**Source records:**
────────────────────────────────────────

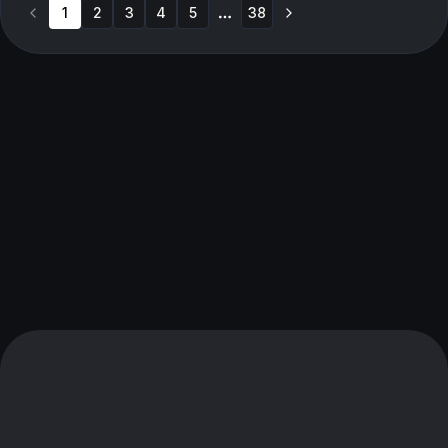
1
2
3
4
5
38
More pages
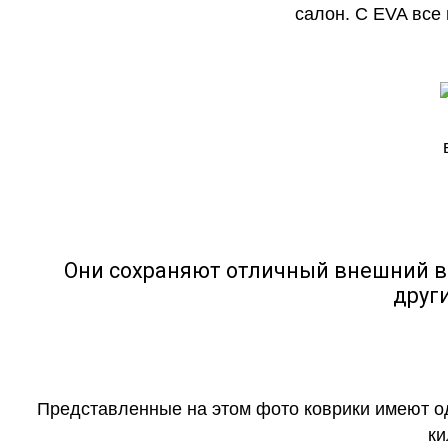
салон. С EVA все
Они сохраняют отличный внешний в
друг
Представленные на этом фото коврики имеют о
ки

────────────────────────────────────────

**What needs to be done:** Output each entry exactly. Skip the pictures.

**Written solution:**
1
2
3
4
5
38
More pages
салон. С EVA все
Они сохраняют отличный внешний в
друг
Представленные на этом фото коврики имеют о
ки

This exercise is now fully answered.